• Dataset content:
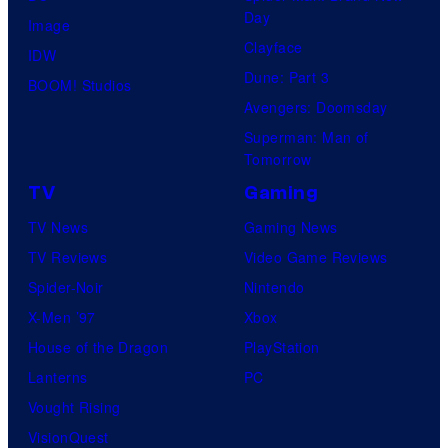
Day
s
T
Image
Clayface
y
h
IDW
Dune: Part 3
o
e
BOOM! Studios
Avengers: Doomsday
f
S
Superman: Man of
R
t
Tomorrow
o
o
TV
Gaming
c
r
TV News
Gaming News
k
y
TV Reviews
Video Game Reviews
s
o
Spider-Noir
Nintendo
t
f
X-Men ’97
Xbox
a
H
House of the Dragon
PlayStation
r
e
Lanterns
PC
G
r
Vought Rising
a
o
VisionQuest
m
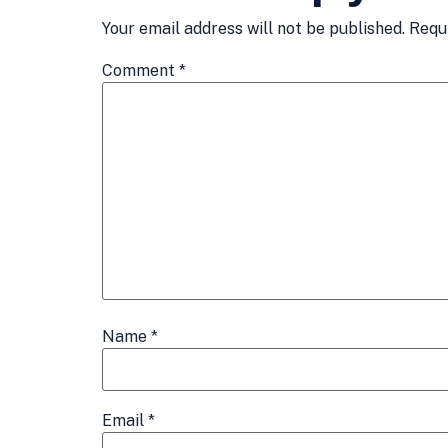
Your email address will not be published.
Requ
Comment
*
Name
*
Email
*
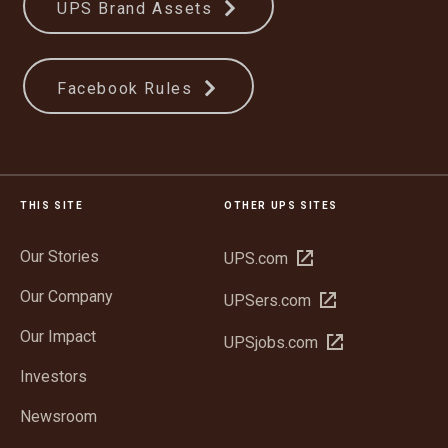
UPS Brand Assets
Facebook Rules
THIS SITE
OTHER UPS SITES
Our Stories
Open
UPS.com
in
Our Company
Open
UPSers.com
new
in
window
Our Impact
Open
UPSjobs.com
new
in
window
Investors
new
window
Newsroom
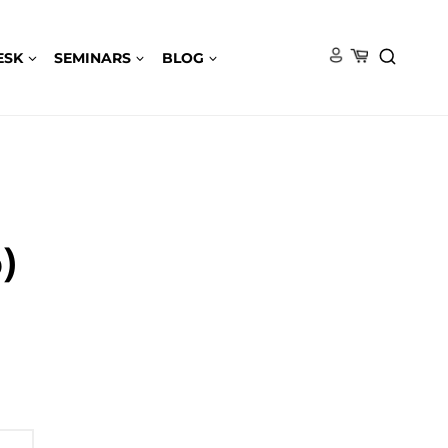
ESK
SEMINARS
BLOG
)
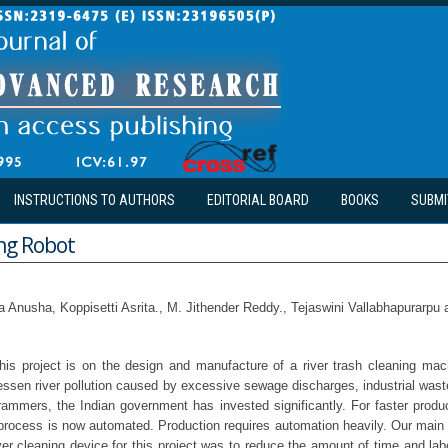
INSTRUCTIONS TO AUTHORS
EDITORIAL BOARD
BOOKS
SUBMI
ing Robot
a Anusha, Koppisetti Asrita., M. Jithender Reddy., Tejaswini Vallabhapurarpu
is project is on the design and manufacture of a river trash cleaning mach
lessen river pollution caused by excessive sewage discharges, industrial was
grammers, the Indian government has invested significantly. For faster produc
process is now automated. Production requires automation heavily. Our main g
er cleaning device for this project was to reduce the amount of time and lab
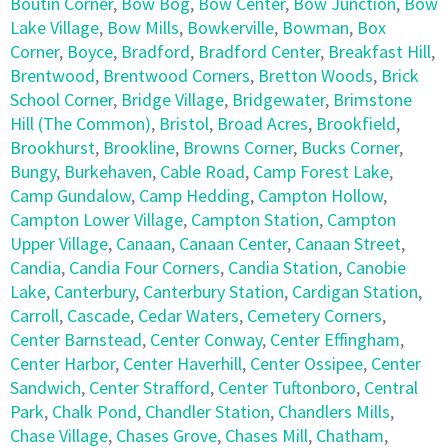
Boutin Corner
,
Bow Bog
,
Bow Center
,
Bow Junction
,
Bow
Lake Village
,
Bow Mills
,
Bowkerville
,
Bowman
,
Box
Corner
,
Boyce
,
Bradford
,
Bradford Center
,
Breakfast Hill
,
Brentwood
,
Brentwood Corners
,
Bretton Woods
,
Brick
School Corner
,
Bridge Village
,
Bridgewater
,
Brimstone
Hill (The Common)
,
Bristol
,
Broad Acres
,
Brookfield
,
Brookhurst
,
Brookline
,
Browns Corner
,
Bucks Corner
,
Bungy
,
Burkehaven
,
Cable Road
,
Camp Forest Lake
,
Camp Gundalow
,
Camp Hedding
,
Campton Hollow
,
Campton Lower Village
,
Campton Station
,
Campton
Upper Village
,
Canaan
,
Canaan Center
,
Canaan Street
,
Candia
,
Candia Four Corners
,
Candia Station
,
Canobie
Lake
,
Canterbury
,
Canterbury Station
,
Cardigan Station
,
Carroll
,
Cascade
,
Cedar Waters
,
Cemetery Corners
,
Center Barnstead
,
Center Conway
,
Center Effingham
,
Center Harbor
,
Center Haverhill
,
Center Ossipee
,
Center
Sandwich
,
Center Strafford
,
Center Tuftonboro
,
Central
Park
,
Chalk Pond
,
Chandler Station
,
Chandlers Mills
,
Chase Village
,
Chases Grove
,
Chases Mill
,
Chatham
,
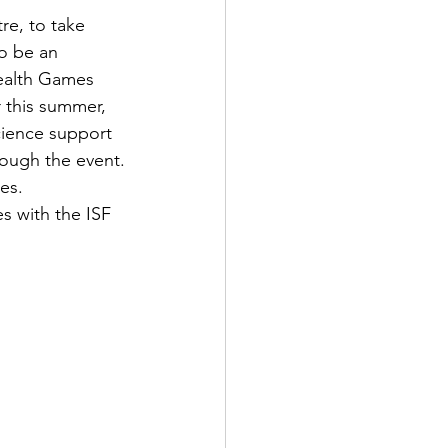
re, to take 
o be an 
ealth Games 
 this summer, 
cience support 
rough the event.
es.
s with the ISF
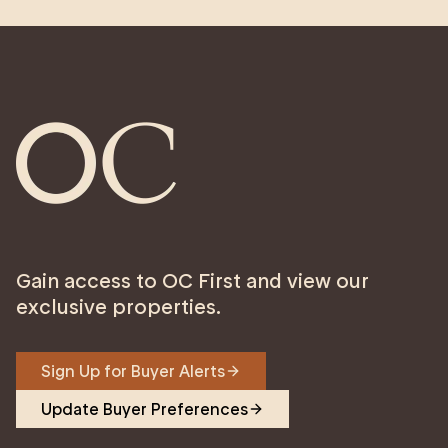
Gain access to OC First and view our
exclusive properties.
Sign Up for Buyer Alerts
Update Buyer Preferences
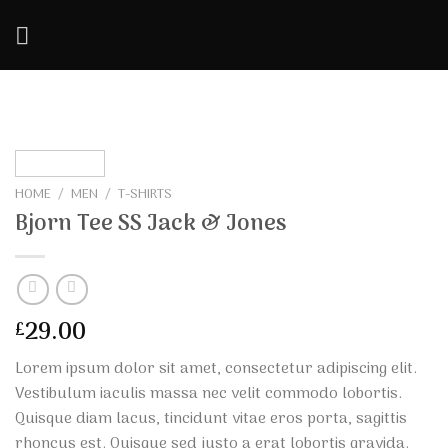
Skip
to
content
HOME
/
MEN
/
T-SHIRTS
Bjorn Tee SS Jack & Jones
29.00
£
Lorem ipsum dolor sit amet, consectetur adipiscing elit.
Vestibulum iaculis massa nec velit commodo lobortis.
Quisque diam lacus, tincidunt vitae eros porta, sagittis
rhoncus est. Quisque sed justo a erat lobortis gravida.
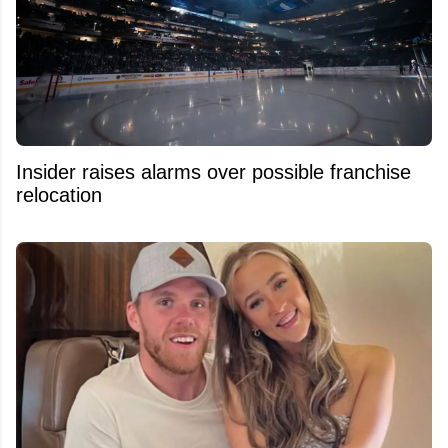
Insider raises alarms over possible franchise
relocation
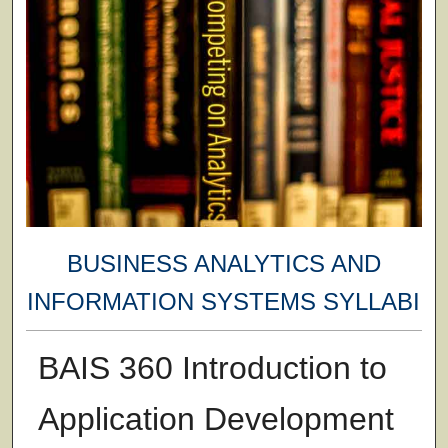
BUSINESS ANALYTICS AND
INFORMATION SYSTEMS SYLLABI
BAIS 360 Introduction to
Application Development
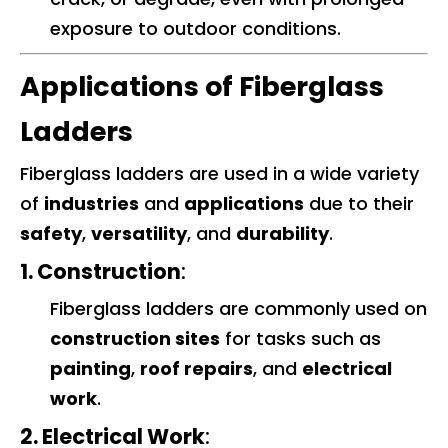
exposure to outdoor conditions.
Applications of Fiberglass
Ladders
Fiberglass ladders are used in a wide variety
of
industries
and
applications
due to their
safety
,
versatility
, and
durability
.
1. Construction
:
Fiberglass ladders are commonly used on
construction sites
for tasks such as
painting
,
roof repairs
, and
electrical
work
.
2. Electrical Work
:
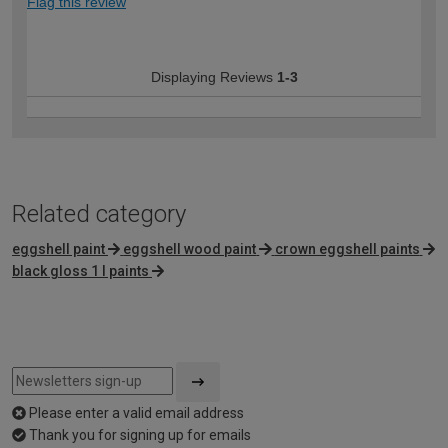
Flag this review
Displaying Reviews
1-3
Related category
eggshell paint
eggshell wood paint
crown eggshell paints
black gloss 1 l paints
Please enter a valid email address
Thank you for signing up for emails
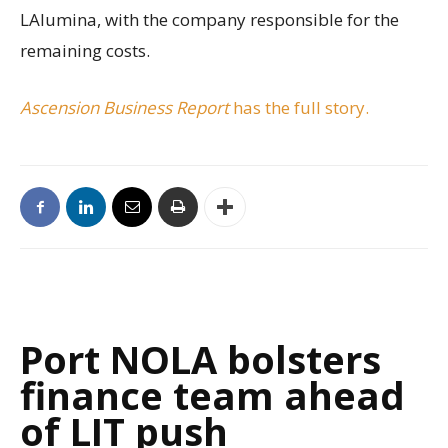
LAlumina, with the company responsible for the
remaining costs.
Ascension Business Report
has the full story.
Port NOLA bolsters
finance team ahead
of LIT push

* * *

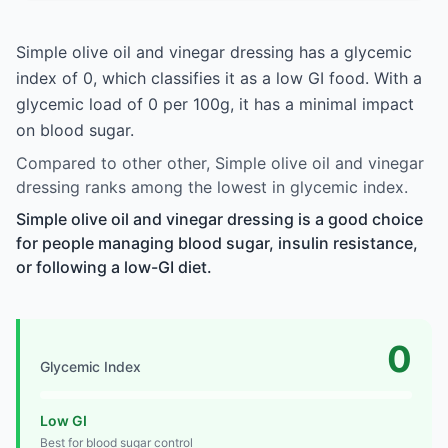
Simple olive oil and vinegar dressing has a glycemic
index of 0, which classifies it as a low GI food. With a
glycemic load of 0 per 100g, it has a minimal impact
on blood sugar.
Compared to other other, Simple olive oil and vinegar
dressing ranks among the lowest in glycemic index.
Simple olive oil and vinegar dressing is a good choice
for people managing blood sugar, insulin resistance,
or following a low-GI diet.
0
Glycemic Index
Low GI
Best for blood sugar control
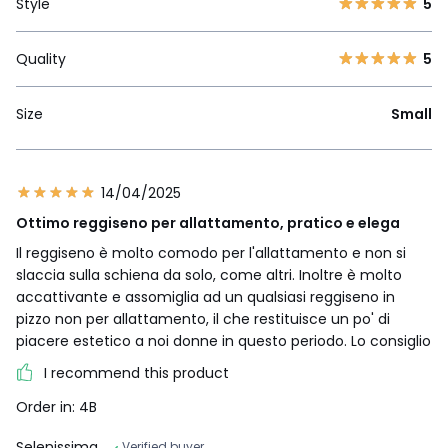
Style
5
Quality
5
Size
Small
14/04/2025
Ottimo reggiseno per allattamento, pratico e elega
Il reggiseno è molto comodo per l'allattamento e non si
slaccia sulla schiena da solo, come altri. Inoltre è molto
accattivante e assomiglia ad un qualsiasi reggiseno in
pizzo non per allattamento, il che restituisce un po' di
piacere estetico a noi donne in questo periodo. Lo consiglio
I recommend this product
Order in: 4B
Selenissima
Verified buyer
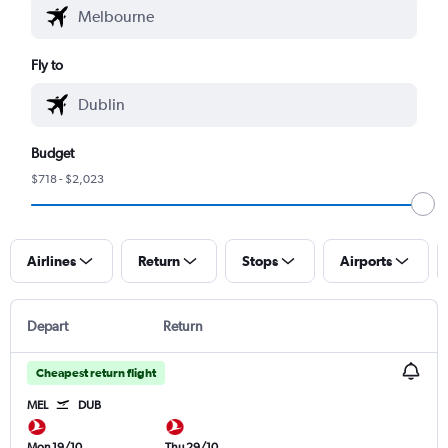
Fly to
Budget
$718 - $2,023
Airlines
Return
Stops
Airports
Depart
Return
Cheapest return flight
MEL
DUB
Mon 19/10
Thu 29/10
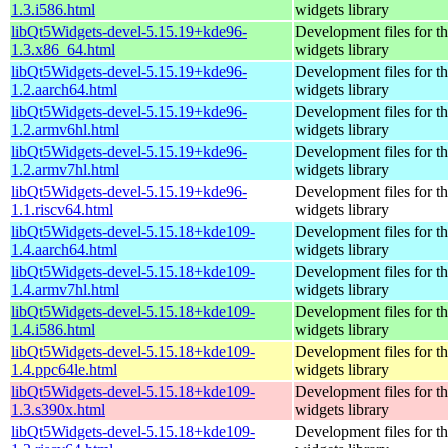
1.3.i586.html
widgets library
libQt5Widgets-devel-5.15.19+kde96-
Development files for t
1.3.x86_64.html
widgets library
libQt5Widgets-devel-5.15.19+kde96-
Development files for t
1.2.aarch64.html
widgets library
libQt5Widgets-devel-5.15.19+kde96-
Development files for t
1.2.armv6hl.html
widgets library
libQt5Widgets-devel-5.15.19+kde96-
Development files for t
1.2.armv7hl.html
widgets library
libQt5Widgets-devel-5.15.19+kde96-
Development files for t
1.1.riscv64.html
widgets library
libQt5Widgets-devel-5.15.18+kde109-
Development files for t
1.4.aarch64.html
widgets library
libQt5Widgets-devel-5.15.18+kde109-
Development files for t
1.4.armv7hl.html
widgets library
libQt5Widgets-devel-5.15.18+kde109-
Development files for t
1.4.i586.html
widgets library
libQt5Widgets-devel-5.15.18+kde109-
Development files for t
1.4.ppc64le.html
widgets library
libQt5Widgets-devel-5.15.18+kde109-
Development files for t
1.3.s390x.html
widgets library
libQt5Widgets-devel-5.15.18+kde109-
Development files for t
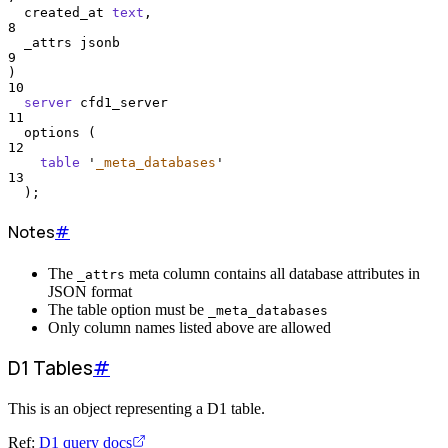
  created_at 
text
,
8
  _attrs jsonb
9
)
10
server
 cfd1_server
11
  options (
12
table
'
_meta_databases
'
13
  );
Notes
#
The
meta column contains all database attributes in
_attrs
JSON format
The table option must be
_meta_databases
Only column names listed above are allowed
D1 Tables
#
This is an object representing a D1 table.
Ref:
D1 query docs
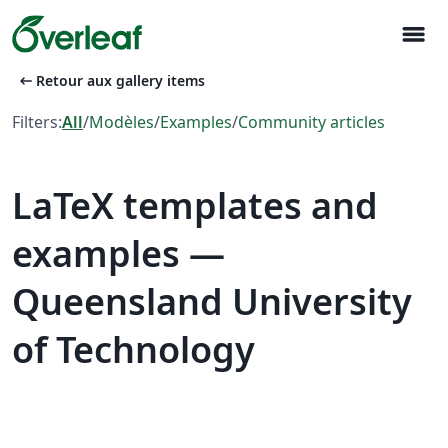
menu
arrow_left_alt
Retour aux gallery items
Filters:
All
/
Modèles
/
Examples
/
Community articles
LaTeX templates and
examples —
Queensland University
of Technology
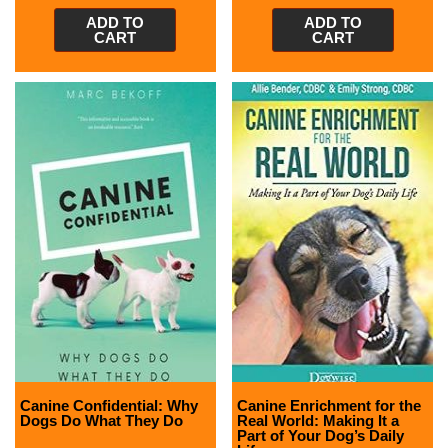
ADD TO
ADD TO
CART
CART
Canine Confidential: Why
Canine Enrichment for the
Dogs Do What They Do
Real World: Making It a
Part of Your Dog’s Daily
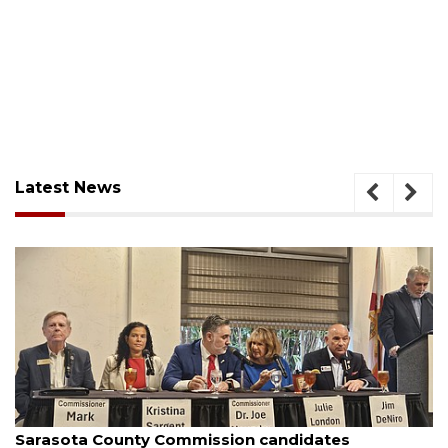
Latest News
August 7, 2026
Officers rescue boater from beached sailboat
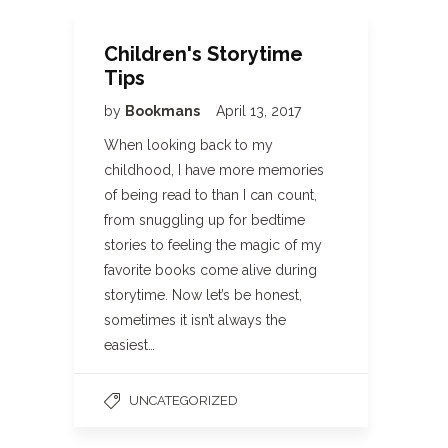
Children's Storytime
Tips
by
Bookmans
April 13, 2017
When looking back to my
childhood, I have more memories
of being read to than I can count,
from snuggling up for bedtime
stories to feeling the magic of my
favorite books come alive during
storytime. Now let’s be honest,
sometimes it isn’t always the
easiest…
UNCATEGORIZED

--

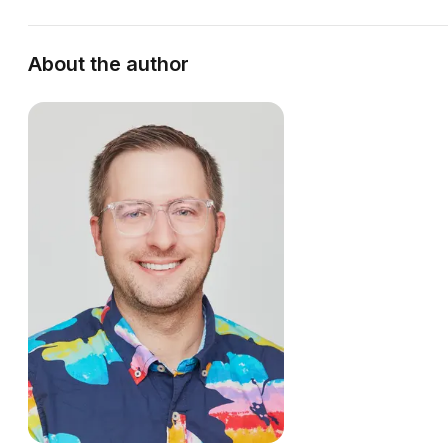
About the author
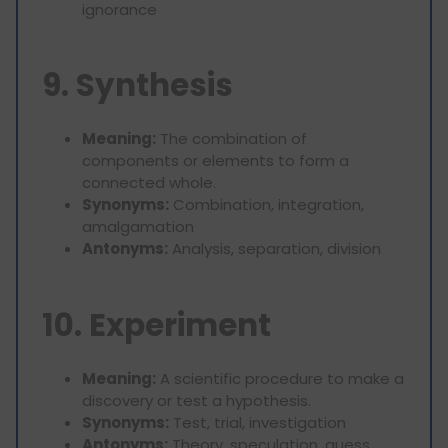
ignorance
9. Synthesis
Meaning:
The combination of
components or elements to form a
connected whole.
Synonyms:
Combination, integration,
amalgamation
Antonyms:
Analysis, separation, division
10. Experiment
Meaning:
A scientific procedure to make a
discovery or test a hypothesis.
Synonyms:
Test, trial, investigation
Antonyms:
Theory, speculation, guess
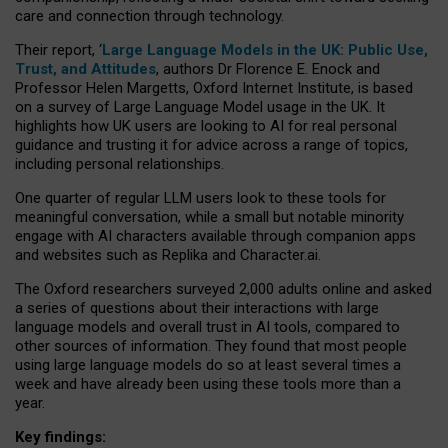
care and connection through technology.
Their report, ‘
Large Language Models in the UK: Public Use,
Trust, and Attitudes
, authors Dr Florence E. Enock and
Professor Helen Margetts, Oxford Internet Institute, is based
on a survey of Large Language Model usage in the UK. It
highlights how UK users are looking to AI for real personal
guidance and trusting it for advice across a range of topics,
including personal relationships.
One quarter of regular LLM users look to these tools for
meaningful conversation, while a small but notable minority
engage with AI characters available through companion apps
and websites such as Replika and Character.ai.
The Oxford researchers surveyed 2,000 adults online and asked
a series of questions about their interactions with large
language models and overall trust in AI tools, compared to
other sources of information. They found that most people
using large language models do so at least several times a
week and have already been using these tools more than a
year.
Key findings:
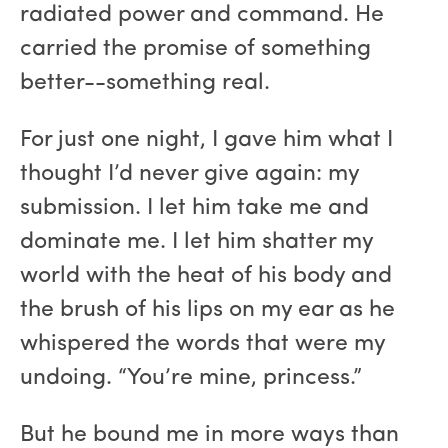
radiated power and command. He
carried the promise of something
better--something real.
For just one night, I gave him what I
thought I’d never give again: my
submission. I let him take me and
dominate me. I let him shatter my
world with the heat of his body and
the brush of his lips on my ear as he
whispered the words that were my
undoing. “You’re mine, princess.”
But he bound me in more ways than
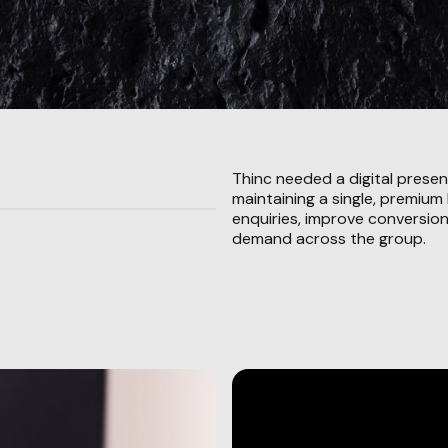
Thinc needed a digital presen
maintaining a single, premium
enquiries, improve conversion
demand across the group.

• Problem to solve: From the records above, copy out the line with "April 13, 2017", the line with "UNCATEGORIZED", and every line between them, word for word.

• Written answer:
April 13, 2017
When looking back to my
childhood, I have more memories
of being read to than I can count,
from snuggling up for bedtime
stories to feeling the magic of my
favorite books come alive during
storytime. Now let’s be honest,
sometimes it isn’t always the
easiest…
UNCATEGORIZED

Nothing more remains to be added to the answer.